The tenth action item slowed proceedings down a bit. Councilmember Reese received bids from three contractors interested in beginning work on the Town’s transition zone. He wondered aloud if a special tax might be appropriate for the initial section slated for pruning, said he was opposed to the current plan, and said he wasn’t sure if he wanted to proceed.
Councilmember Church suggested it was time to move on after 4 years of effort, and glossed over the awkward moment by saying the prices were lower than she expected. Her comment on the effort received a tacit “second” from Mayor O’Neil, leaving Reese to detail the bids. Gibbs Landscaping was asking $47,800, HDR design wanted $66,000, and IPW needed $118,000 for the first section of the transition zone. Gibbs Landscaping won the job by a majority vote of Council.

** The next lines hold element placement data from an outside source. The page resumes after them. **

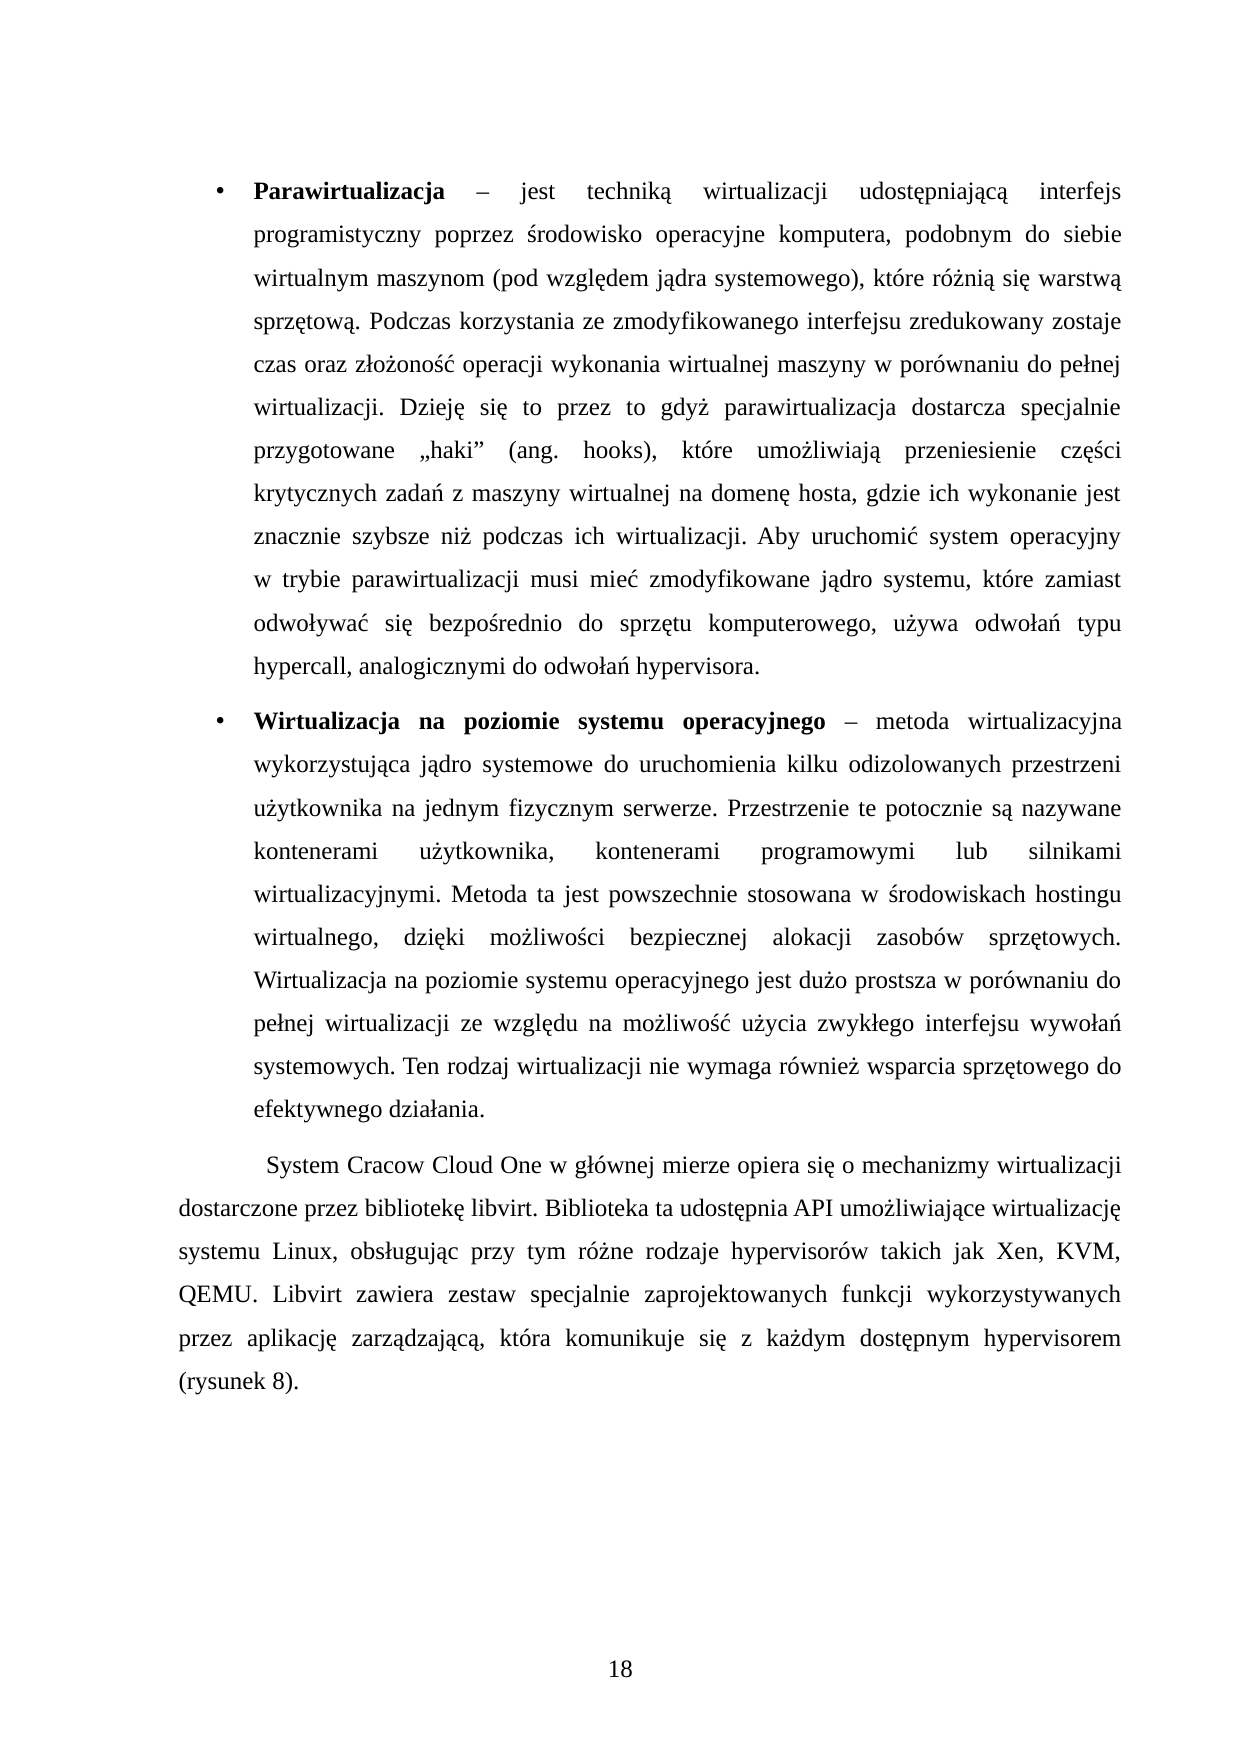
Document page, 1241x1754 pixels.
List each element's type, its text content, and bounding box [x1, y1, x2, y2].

text System Cracow Cloud One w głównej mierze opiera się o mechanizmy wirtualizacji dostarczone przez bibliotekę libvirt. Biblioteka ta udostępnia API umożliwiające wirtualizację systemu Linux, obsługując przy tym różne rodzaje hypervisorów takich jak Xen, KVM, QEMU. Libvirt zawiera zestaw specjalnie zaprojektowanych funkcji wykorzystywanych przez aplikację zarządzającą, która komunikuje się z każdym dostępnym hypervisorem (rysunek 8). [178, 1150, 1122, 1394]
list Wirtualizacja na poziomie systemu operacyjnego – metoda wirtualizacyjna wykorzystująca jądro systemowe do uruchomienia kilku odizolowanych przestrzeni użytkownika na jednym fizycznym serwerze. Przestrzenie te potocznie są nazywane kontenerami użytkownika, kontenerami programowymi lub silnikami wirtualizacyjnymi. Metoda ta jest powszechnie stosowana w środowiskach hostingu wirtualnego, dzięki możliwości bezpiecznej alokacji zasobów sprzętowych. Wirtualizacja na poziomie systemu operacyjnego jest dużo prostsza w porównaniu do pełnej wirtualizacji ze względu na możliwość użycia zwykłego interfejsu wywołań systemowych. Ten rodzaj wirtualizacji nie wymaga również wsparcia sprzętowego do efektywnego działania. [216, 706, 1122, 1123]
list Parawirtualizacja – jest techniką wirtualizacji udostępniającą interfejs programistyczny poprzez środowisko operacyjne komputera, podobnym do siebie wirtualnym maszynom (pod względem jądra systemowego), które różnią się warstwą sprzętową. Podczas korzystania ze zmodyfikowanego interfejsu zredukowany zostaje czas oraz złożoność operacji wykonania wirtualnej maszyny w porównaniu do pełnej wirtualizacji. Dzieję się to przez to gdyż parawirtualizacja dostarcza specjalnie przygotowane „haki” (ang. hooks), które umożliwiają przeniesienie części krytycznych zadań z maszyny wirtualnej na domenę hosta, gdzie ich wykonanie jest znacznie szybsze niż podczas ich wirtualizacji. Aby uruchomić system operacyjny w trybie parawirtualizacji musi mieć zmodyfikowane jądro systemu, które zamiast odwoływać się bezpośrednio do sprzętu komputerowego, używa odwołań typu hypercall, analogicznymi do odwołań hypervisora. [216, 176, 1122, 679]
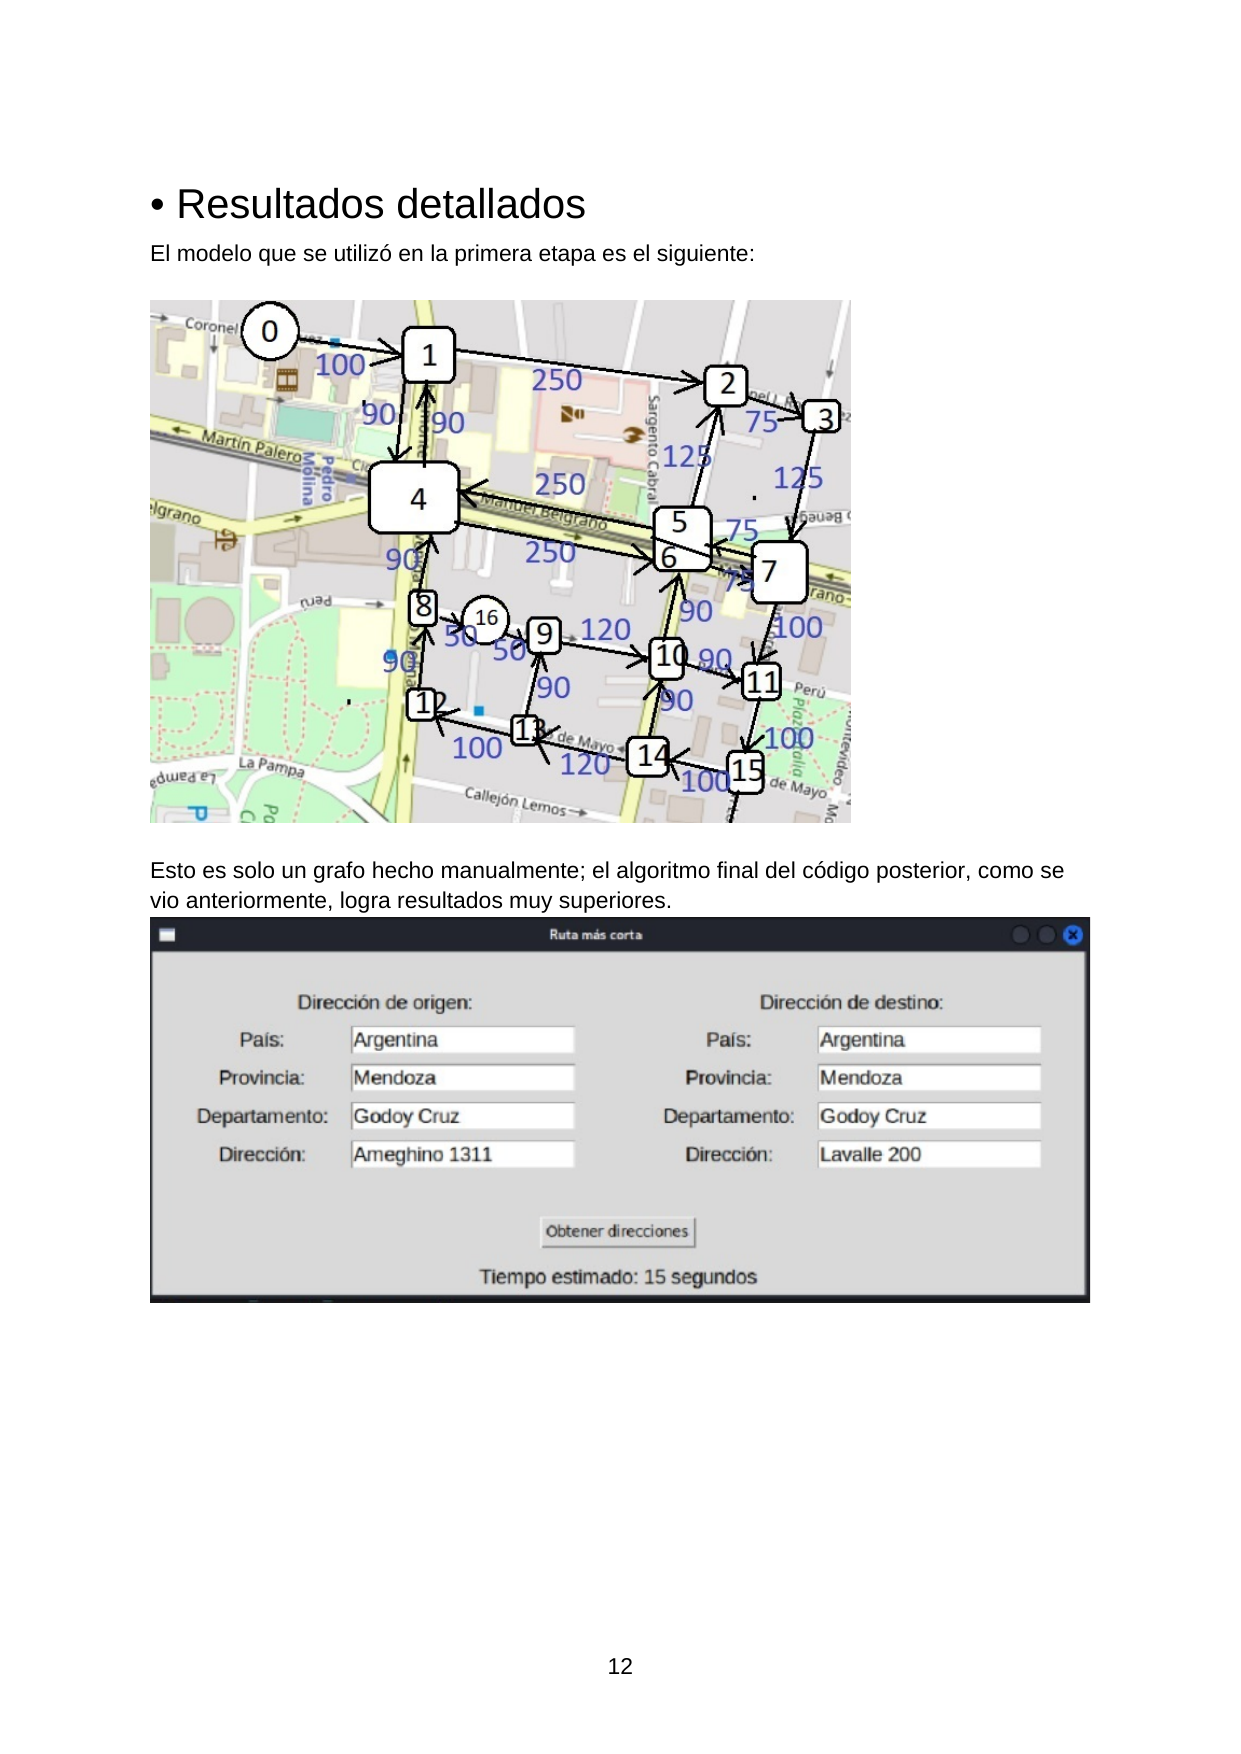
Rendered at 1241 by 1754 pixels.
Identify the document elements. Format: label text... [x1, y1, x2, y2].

picture [150, 917, 1091, 1303]
text El modelo que se utilizó en la primera etapa es el siguiente: [150, 240, 1090, 266]
subtitle • Resultados detallados [150, 179, 1090, 227]
picture [150, 300, 851, 823]
text Esto es solo un grafo hecho manualmente; el algoritmo final del código posterior, como se vio anteriormente, logra resultados muy superiores. [150, 857, 1090, 914]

The final action item for TOSI was officially promoting and recognizing “Carolina Day.” Fort Moultrie was built on June 28, 1776 of sand and palmetto logs by then Colonel William Moultrie. He fought a successful engagement with the British, which is also known as The Battle of Sullivan’s Island.
Town Administrator Andy Benke had some good news in his report. The figures TOSI used to budget for 2020 salary increases dropped significantly after the town’s budget was complete. Consequently, even if TOSI raises staff salaries beyond what was planned, there will be a $15,000 windfall the Town’s balanced budget ordinance requires be spent “…on boardwalks,” Benke shrugged. He also mentioned the Town’s water tower was getting a fresh coat of paint.
Just as a reminder, there are a number of openings on the Town’s boards and commissions, with terms starting in September.
Current openings include;
- Three seats available on the planning commission
- Two seats on the board of zoning appeals
- Two seats on the tree commission
- Three seats on the design review board
- A seat on the election commission with an unlimited term
The Town’s attorney made a motion for another fee simple title for the owners of 1118 Osceola Ave. which passed unanimously.
A new Council seated with accompanying changes to committee assignments made for a spartan set of committee reports. There being no further business, the meeting was adjourned for an executive session to discuss salaries.